Se volevate un esempio di cosa la McLaren non avrebbe mai voluto vedere quest’anno, Zandvoort è stato l’esempio perfetto. Perché nella Woking delle “pari opportunità”, sia strategiche che tecniche, una macchina che si ferma è lo scenario peggiore: ora che il Costruttori è in cassaforte, avrebbe dovuto cominciare il “vero” mondiale tra Oscar Piastri e Lando Norris. L’Olanda, invece, rischia di sbilanciare totalmente il campionato.
McLaren, interferenza non voluta
Non è finita, per niente. Ma è un parziale che può pesare, e di questo McLaren si rammarica. Nessun dolo, ci mancherebbe: ma basta un attimo per far crollare il castello idilliaco di una squadra che ora, dopo tanta fatica, vorrebbe gustarsi la lotta intestina senza favoritismi. A volte, un po’ malignamente, la McLaren è stata dipinta come la squadra del “Mulino Bianco”: dichiarazioni di stima, affetto, collaborazione e via dicendo. Se da un lato non è propriamente l’immagine dei “cattivi” che si vorrebbe vedere in una lotta per il campionato del mondo, dall’altro lato si tratta di un capolavoro gestionale di Andrea Stella e Zak Brown: perché non è facile mantenere un’armonia del genere in un mondo spesso spietato come quello della F1, a maggior ragione se i due candidati al titolo condividono lo stesso tetto. Eppure, Stella e Brown ci sono riusciti: chapeau. Proprio per questo, come ha detto Stella, è “doloroso” il ritiro di Norris: perché in un contesto di supremazia tecnica schiacciante, è proprio l’ultima cosa che a Woking avrebbero voluto. “Vogliamo lasciare a Lando e Oscar lo spazio per giocarsi le loro carte secondo il loro potenziale, senza interferenza del team, anche nella forma dell’affidabilità”, ha spiegato Stella come mantra del credo-McLaren. Solo che nelle corse, a volte, succedono gli imprevisti.
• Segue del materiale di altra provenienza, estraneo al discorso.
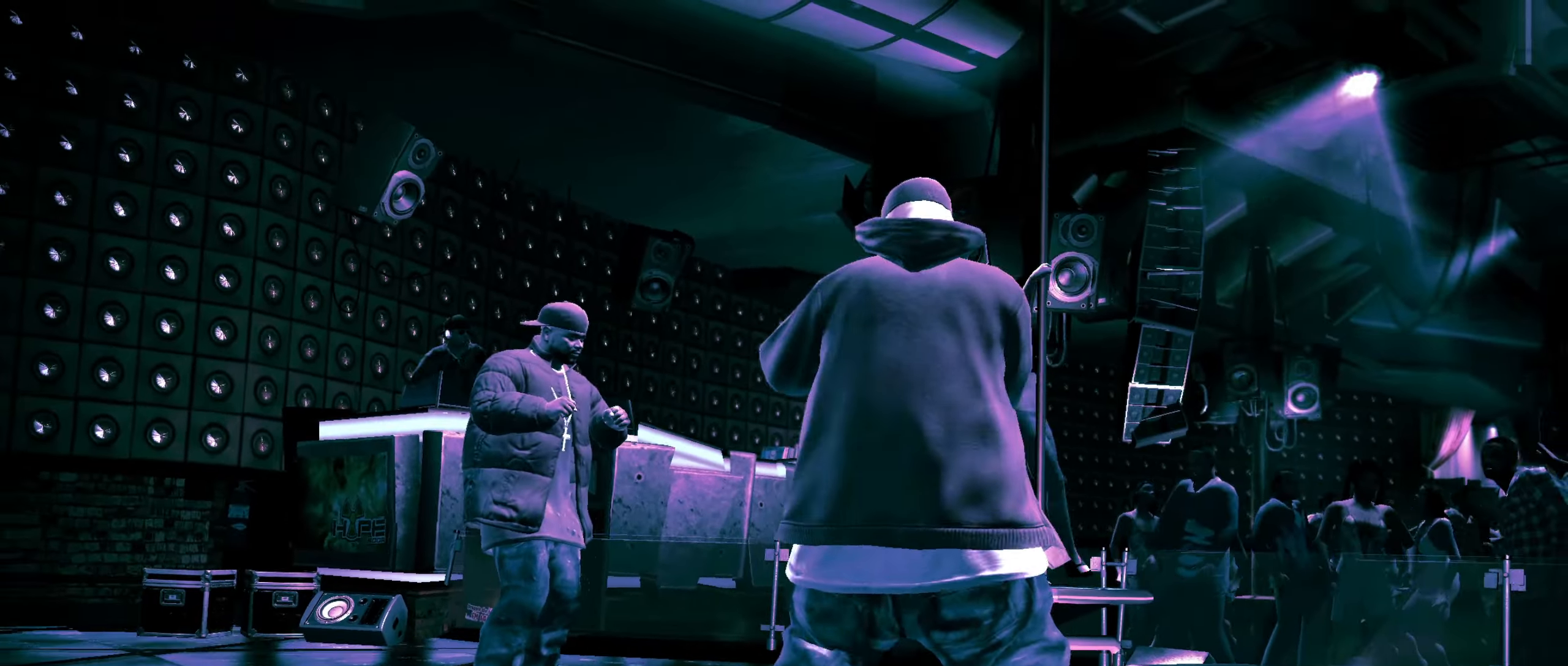
{"buttons": [], "left_stick": "center", "right_stick": "center", "events": [[17, "left_stick", "center"], [50, "L1", "up"], [250, "L1", "down"], [333, "L1", "up"]]}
Dicevamo che non è affatto un mondiale chiuso. Un guasto tecnico può succedere anche sulla vettura di Piastri, e poi mancano ancora troppe gare per vedere, in un divario di 34 punti (su un totale di 249 ancora disponibili, sprint comprese), una montagna impossibile da scalare. Il problema, per Lando, può essere il fatto che finora lui e Oscar, pur guidando con stili differenti e preferenze differenti, alla fine spesso convergano nel bilancio prestazionale: e questo equilibrio non aiuta chi deve inseguire.
Sfuma la quinta doppietta consecutiva
E’ un paradosso che la doppietta non sia arrivata in una delle gara in cui la MCL39 era stata più dominante. Sin dalle libere 1, Zandvoort si era confermata pista McLaren: le curve da media velocità, numerose in Olanda e terreno di caccia ideale per le vetture papaya, non avevano lasciato scampo a nessuno. Il sogno di raggiungere la quinta doppietta consecutiva (mai successo nella storia del team) è sfumato a 7 giri dal termine, macchiando una corsa che le MCL39 erano state in grado di dominare. Se il distacco non è mai diventato esorbitante, è perché ci sono state troppe interruzioni per far diventare il gap inesorabile: ma le MCL39, per dire, hanno corso tutta la gara con una mescola di svantaggio (anche se, alla lunga, la mescola più dura pagava, soprattutto nel lungo primo stint) rispetto a Verstappen, così come nel finale: all’ultima ripartenza i primi inseguitori avevano una soft usata contro la hard usata di Piastri, eppure Oscar guadagnava comunque su tutti. Toto l’ha chiamata “un’umiliazione per tutti”, ed ha ragione: una superiorità tecnica pazzesca. La MCL39 ha carico, bilanciamento, stabilità, gestione delle gomme: un repertorio impeccabile. Ha tutto, questa McLaren: anche il desiderio di dare ai suoi piloti il massimo delle “pari opportunità”. Solo che, a volte, non basta neanche la volontà: nelle corse, è così.